What happens once I have submitted a reportable new information (RNI) form in the electronic IRB system within the required expedited time frame?
- If OHSRP Compliance and Training analysts have additional questions about the RNI report, these will be provided as a request for clarification to the PI prior to further review.
- After review by OHSRP leadership, the event may be referred for further review by the NIH IRB or the NIH Research Compliance Review Committee (RCRC).
- Review by the NIH IRB: If the reported event is thought by OHSRP leadership to be a possible UP or new information that may affect a subject's willingness to enroll or continue study participation, it is referred for review by the IRB (full board review). If there will be a modification to update the protocol and/or consent as a result of the event, this modification is often reviewed at the same full board meeting as the relevant event report.
- Review by the NIH Research Compliance Review Committee (RCRC): If the reported event is thought by OHSRP leadership to constitute possible serious and/or continuing noncompliance, it is referred for review by the RCRC. See additional information about the RCRC in the next question.
- For events that are not referred to the NIH IRB or NIH RCRC, an acknowledgement letter is sent to the PI and study contacts indicating that the report form has been reviewed and includes any additional actions that must be taken by the study team.
What is the RCRC?
- The NIH Research Compliance Review Committee (RCRC) is a duly established NIH IRB that adheres to the membership and committee requirements described in NIH Policy 201, IRB Membership and Composition. The RCRC primarily reviews allegations of non-compliance that have been deemed by the office of Compliance and Training and OHSRP leadership to be both credible and potentially serious and/or continuing. As a duly convened committee, the RCRC may exercise the full authority of an IRB including suspension or termination of IRB approval of research.

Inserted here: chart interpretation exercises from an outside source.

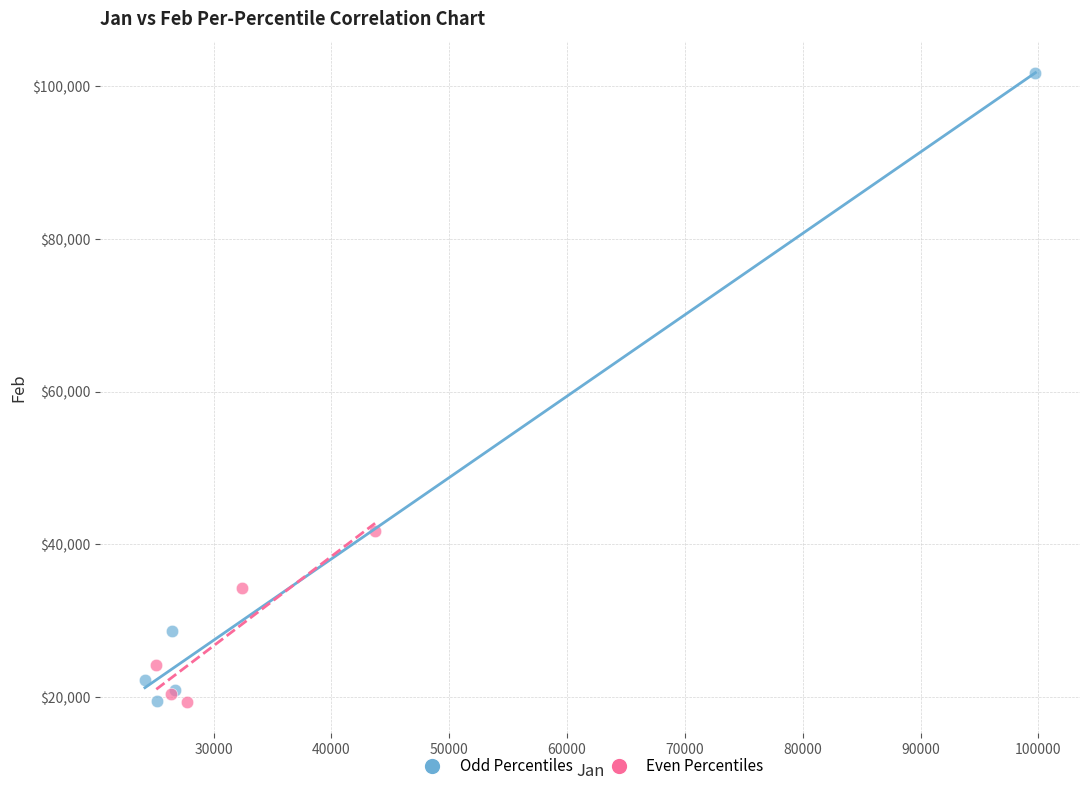

Which series has the largest Y range (max minus min)?

Odd Percentiles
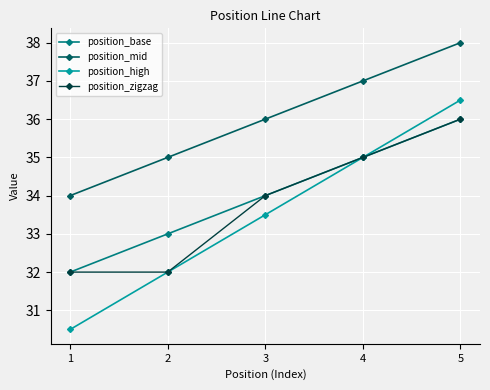

The value of position_mid at 1 is 12.6. True or false?

False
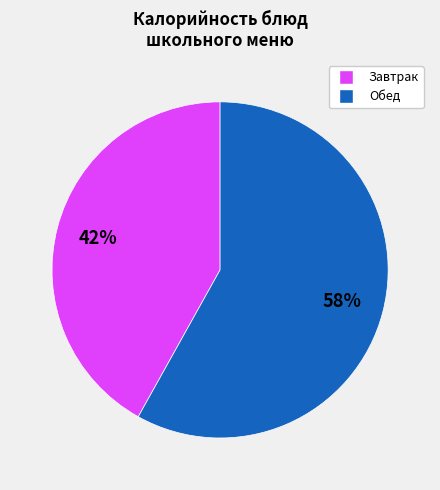

Is there a majority slice in this chart?

Yes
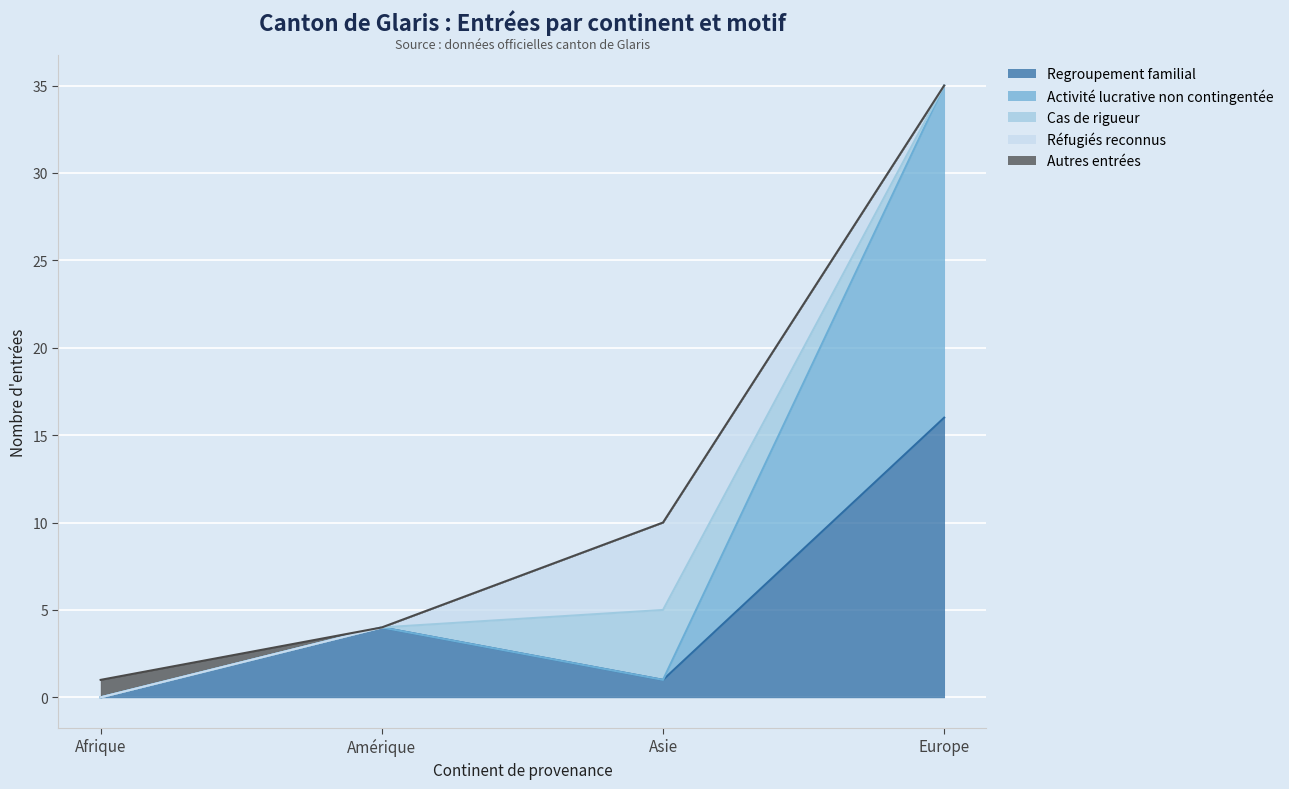

Is the value of Réfugiés reconnus at Amérique greater than the value of Cas de rigueur at Asie?

No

Are there any specific considerations I should think about when completing an event report/reportable new information form in the electronic IRB system?
- Provide complete and comprehensive answers to the required questions on the RNI form used to submit information about the event or to follow-up questions posed by the Compliance Analysts after their review of your submission.
- If the event form being submitted reports that consent was not obtained prior to the start of research, list all of the research procedures that occurred without the subject's consent.
- Compliance and Training as well as OHSRP leadership who initially review the RNI event forms submitted in the electronic IRB system, as well as the IRB or RCRC members who review the event(s) referred to their board pay particular attention to what corrective action has been taken or will be taken to mitigate the problem and prevent it from recurring. In most cases, these entities will require a robust explanation of what investigators will do in this regard. If an inadequate plan for corrective steps to be taken is submitted, it is likely to be sent back to the team with request for a more thorough plan.
- Electronically attach any relevant supporting documents when you submit the RNI form in the electronic IRB system. For example, if the event was reviewed by the DSMB, attach the DSMB's follow-up report of its review.
Where can I find additional information about reporting research related events to the IRB?
- See the Reportable Events Flow Sheet Summary on the OHSRP website.
- See the OHSRP Education Series presentation: Reporting Research Events and Non-compliance in Human Subjects Research (5/20/2019) Slides and Videocast
- See OHSRP guidance document, Reporting Research Events and Non-compliance on the OHSRP website in the sections for Policies 801 and 802.